CL over Clojure: it's the OG Lisp that the creator of Clojure used and wanted to continue using but faced too much resistance from management afraid of anything not-Java/not-Oracle, or not-CLR/not-Microsoft, etc. Clojure shipped originally as "just another jar" so devs could "sneak" it in. If you don't have such a management restriction, why Clojure? If you want to integrate CL with the JVM, you can use the ABCL implementation, there's also something from one of the proprietary Lisps. Some useful CL features that are nice in this domain: conditions and restarts mentioned in a sibling comment (very nice to help interactively develop/debug e.g. a selenium webdriver test), ability to easily compile an exe (perhaps useful for microservices, or just to keep your deployment environment clean and not having to care about Lisp), and ability to easily ship with an open local socket allowing you to SSH in (or SSH port forward) and debug/fix/poke around in production (JVM of course lets you attach debuggers to a running process, even certain billion+ dollar companies will have supervised/limited prod debugging sessions for various hairy cases, but it's not as interactive). You should never hear CL advocates claim you can't scale to large teams/groups of engineers or large multi-million-lines sized projects, though you might oddly hear Clojure advocates sometimes claim you can't (and shouldn't) scale to such large projects -- large groups of engineers are a non-issue for them as well though, the challenge is in hiring, not in the language somehow making it impossible to modularize and keep people from stepping on each other.

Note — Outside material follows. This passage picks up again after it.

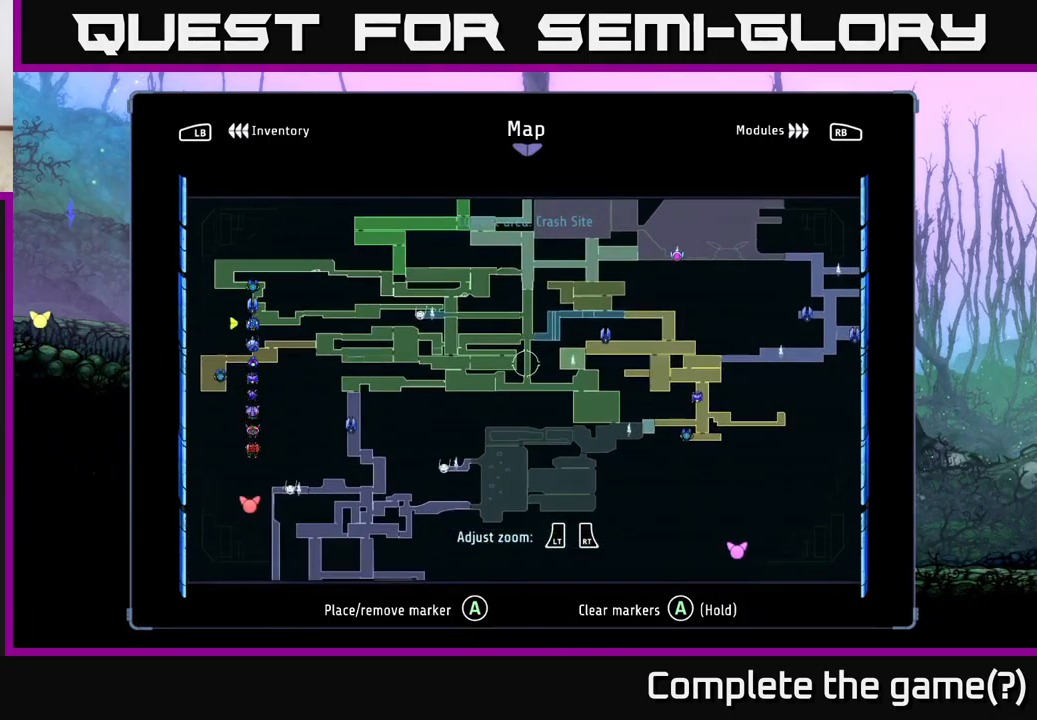
{"dt_ms": 500, "buttons": [], "left_stick": "center", "right_stick": "center", "events": [[234, "left_stick", "center"]]}
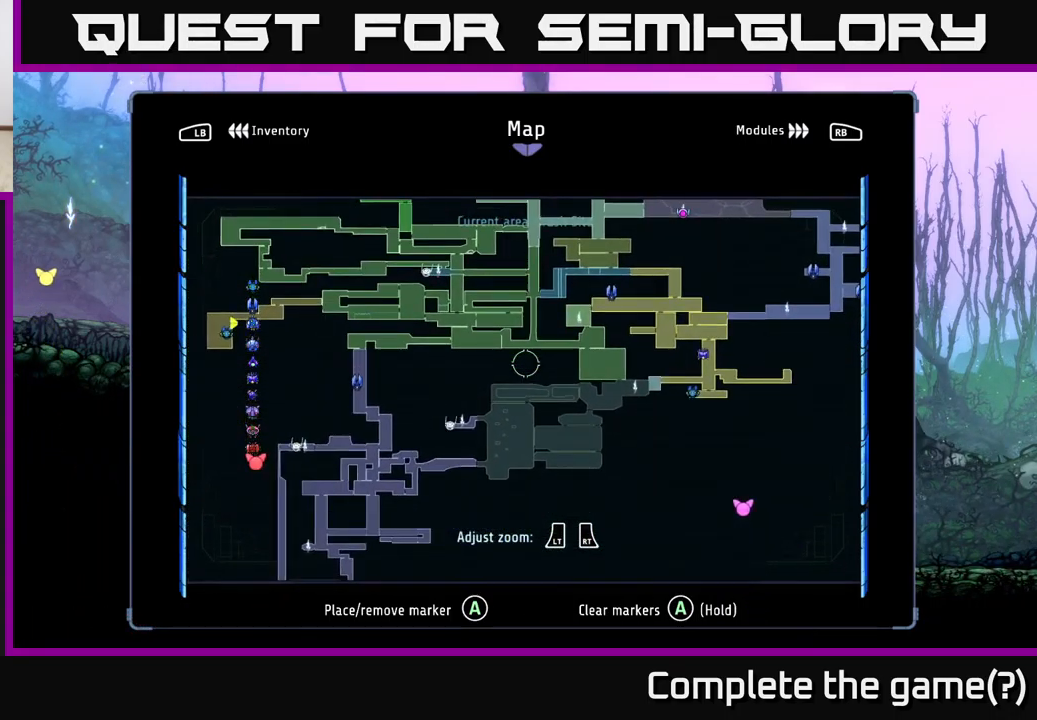
{"dt_ms": 500, "buttons": [], "left_stick": "down", "right_stick": "center", "events": [[484, "left_stick", "down"]]}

Clojure over CL: its integration with the JVM is nicer than ABCL's, so if you do actually want a lot of the great world of Java stuff, it's easier to get at. Database integration libraries are better. Access to libs (Clojure or Java) is via Maven, so it's a larger ecosystem with more self-integrating components (especially around monitoring/metrics) than what's available for Lisp via Quicklisp. Clojure is very opinionated, much of it quite tasteful, and that gives the whole ecosystem a certain consistency. (You can have immutable data structures in CL, you can if you want use [] for literal vectors and make them syntactically important e.g. in let bindings, but not everyone will be on board.) Even though its popularity seems to have stopped growing, at least at the same rate as e.g. Go which it was keeping pace with for a while, it's still popular enough with a bigger community; as a proxy measure there are multiple conferences around the world and good talks at adjacent conferences, whereas Lisp mostly just has one conference in Europe per year and only occasional branching outside of that.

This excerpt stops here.